そこで、正しいブラッシングと舌磨きは必須です。歯科衛生士による適切な口腔(こうくう)ケアを受け、正しいブラッシングを身につけたいものです。

ブラッシングや舌磨きを行うと、唾液の分泌(ぶんぴつ)が活発化します。これにより、インフルエンザの発症率が10分の1に減ったなどの実例が、国内で発表されています。

正しい歯みがきと口腔ケアの徹底は、インフルエンザ同様に新型コロナウイルス感染症に対しても予防策となりうる可能性が高いと思われます」(小島院長)

鶴見大学歯学部の花田信弘教授は日本歯科医師会のホームページ上で、「歯と口の細菌や毒性物質は、循環器、呼吸器、消化器の3方向へ拡散し、ほぼすべての臓器に慢性炎症を起こします」と述べています。新型コロナウイルスの蔓延という緊急時には、これが免疫暴走、細菌性肺炎や敗血症の危険因子になる可能性を指摘し、「国民の皆さまが歯と口の健康維持の重要性を理解し(中略)、新型コロナウイルスの感染に備えることが大切です」と結んでいます。

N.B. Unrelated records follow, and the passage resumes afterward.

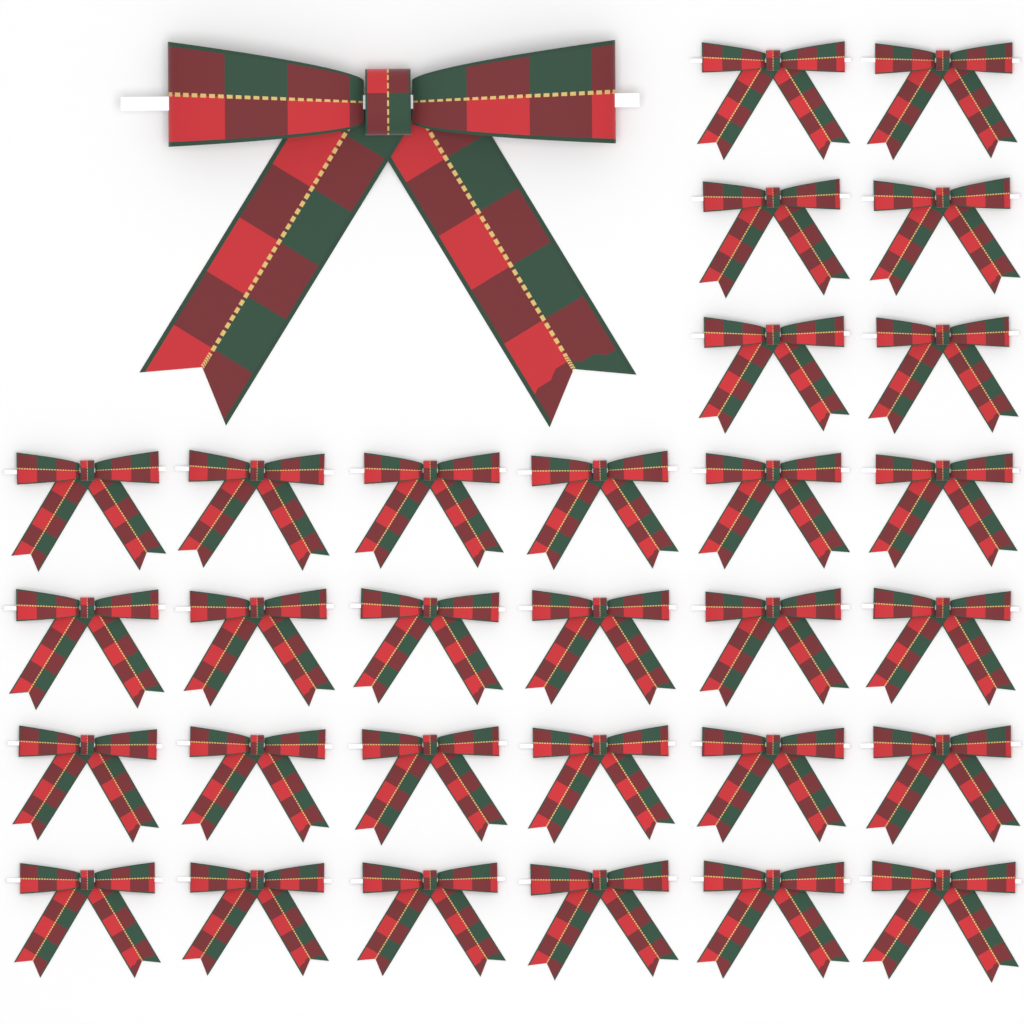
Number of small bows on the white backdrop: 30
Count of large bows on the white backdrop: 1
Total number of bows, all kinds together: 31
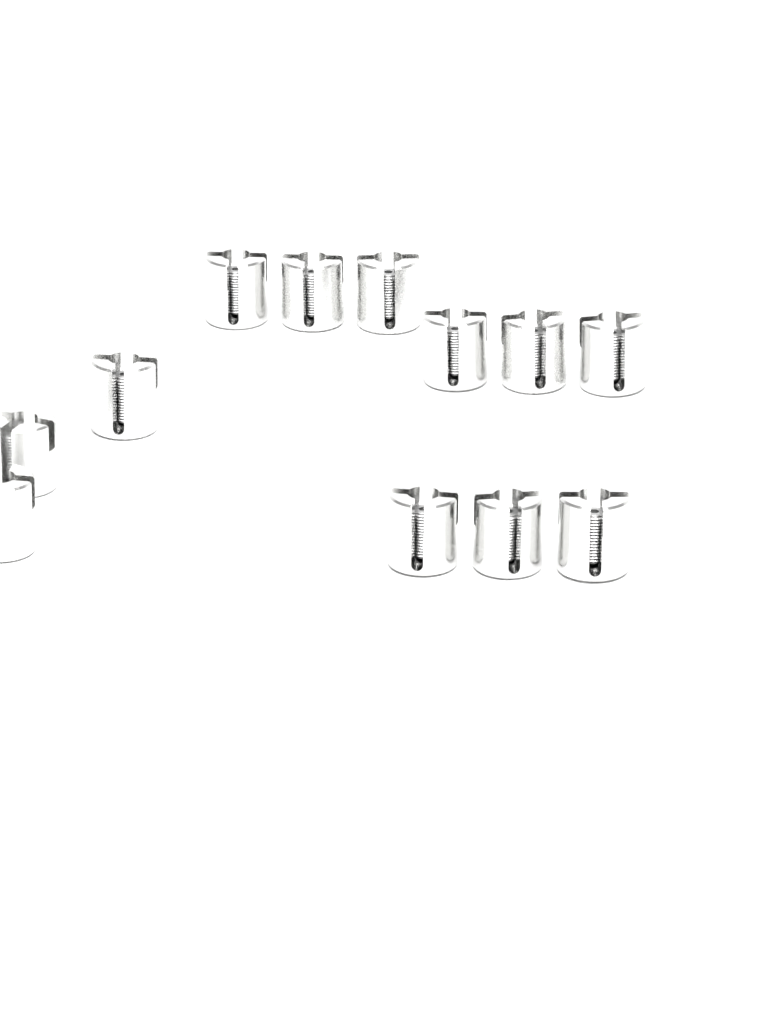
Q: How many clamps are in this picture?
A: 12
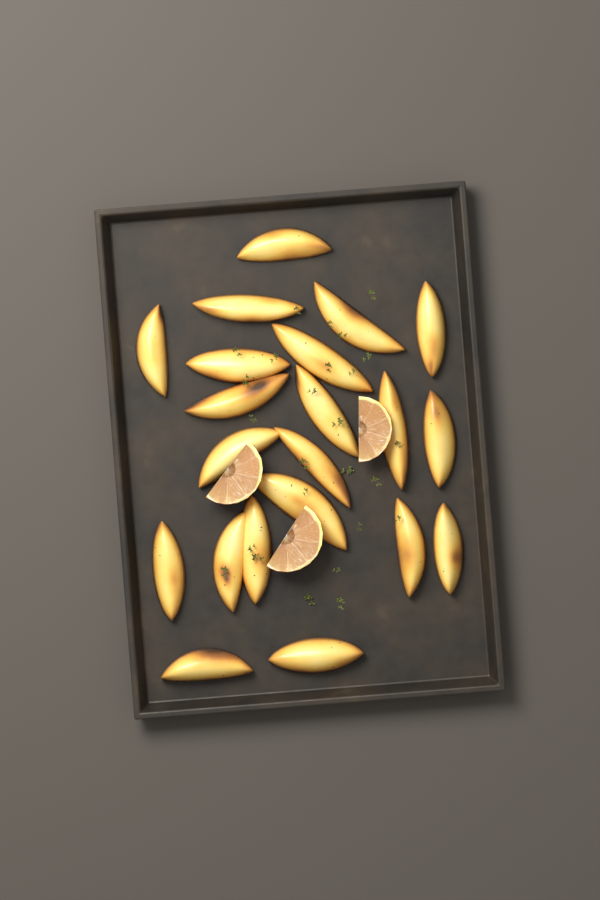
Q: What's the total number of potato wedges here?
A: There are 21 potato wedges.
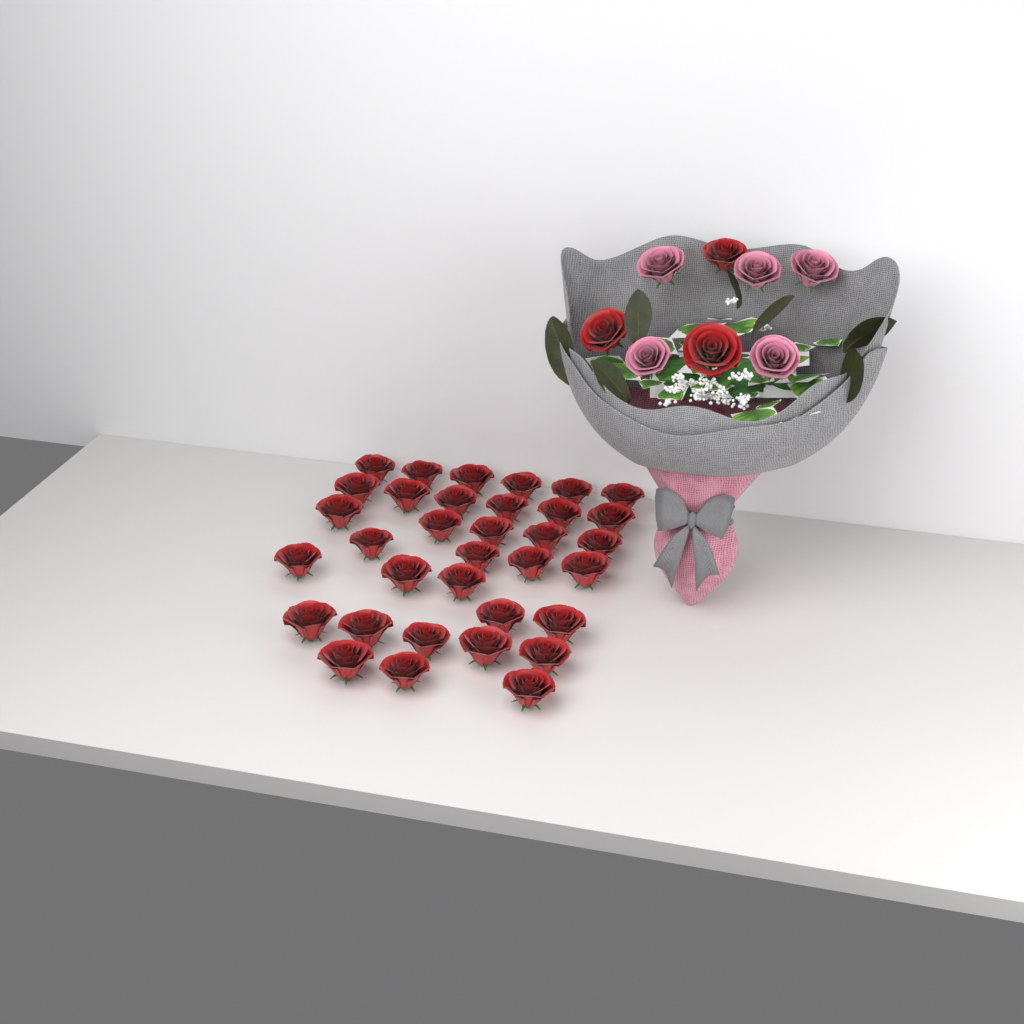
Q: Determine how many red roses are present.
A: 37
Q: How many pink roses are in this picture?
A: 5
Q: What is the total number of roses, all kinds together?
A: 42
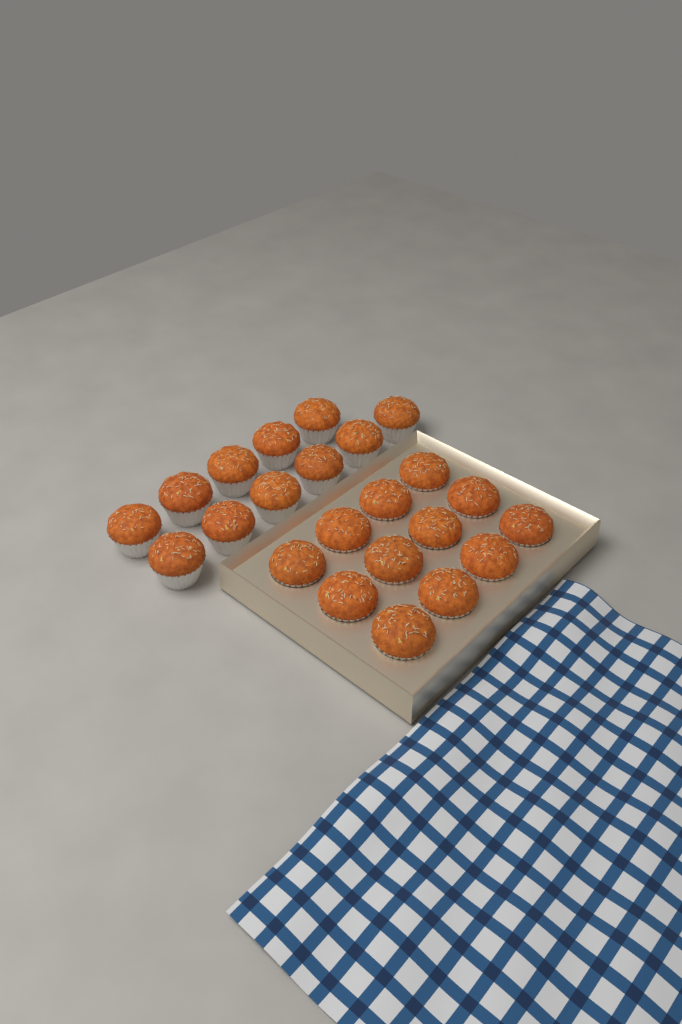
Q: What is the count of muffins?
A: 23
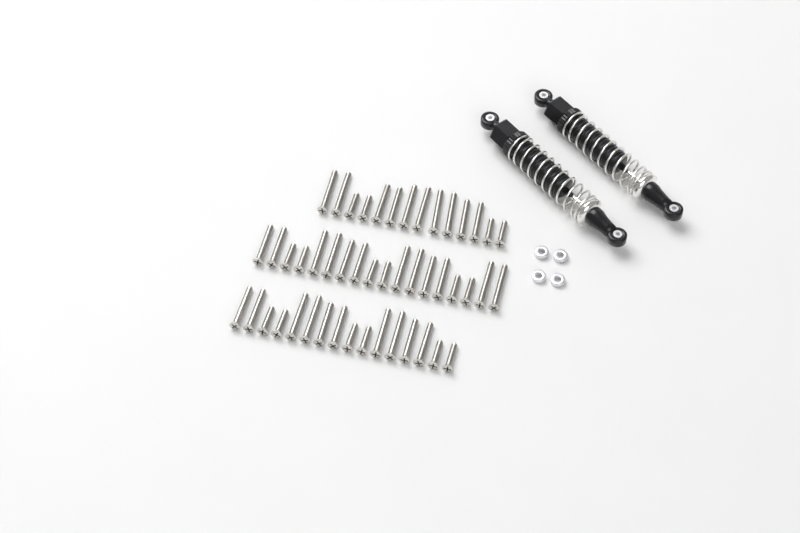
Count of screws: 48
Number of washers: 4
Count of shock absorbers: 2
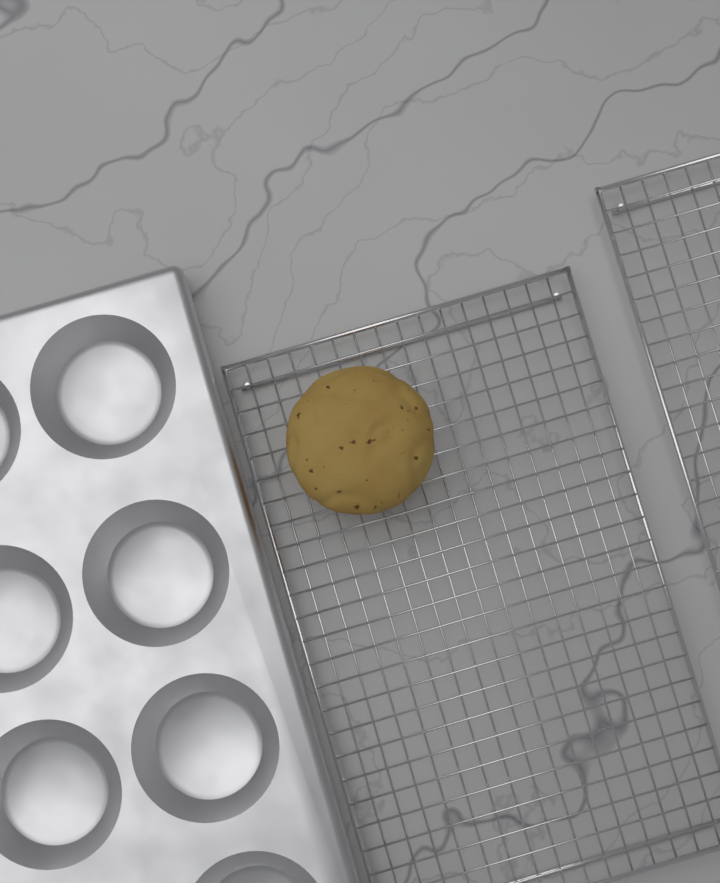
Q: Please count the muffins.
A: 1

新型コロナウイルス感染症予防の基本はマスクと手洗いなどとされていますが、さらに歯みがき、舌の清掃、口腔ケアを加えると予防効果はより高まりそうです。ワクチン接種の実施にはまだ時間がかかりそうなこの冬、日々の歯みがきなどの口腔ケアからも、感染予防に努めましょう。

参考資料など

日本歯科医師会「新型コロナウイルス感染症に負けない歯と口の健康づくり」(花田信弘・鶴見大学歯学部探索歯学講座教授)
日本医師会 COVID-19有識者会議「唾液・唾液腺によるウイルス防御機構」(吉原俊雄弘・東京医科大学耳鼻咽喉科 頭頸部外科 客員教授)
Patel J, Sampson V. The role of oral bacteria in COVID-19. Lancet Microbe. 2020;1:e105
Abe S, Ishihara K, Adachi M, Sasaki H, Tanaka K, Okuda K. Professional oral care reduces influenza infection in elderly. Arch Gerontol Geriatr.2006.43:157-64.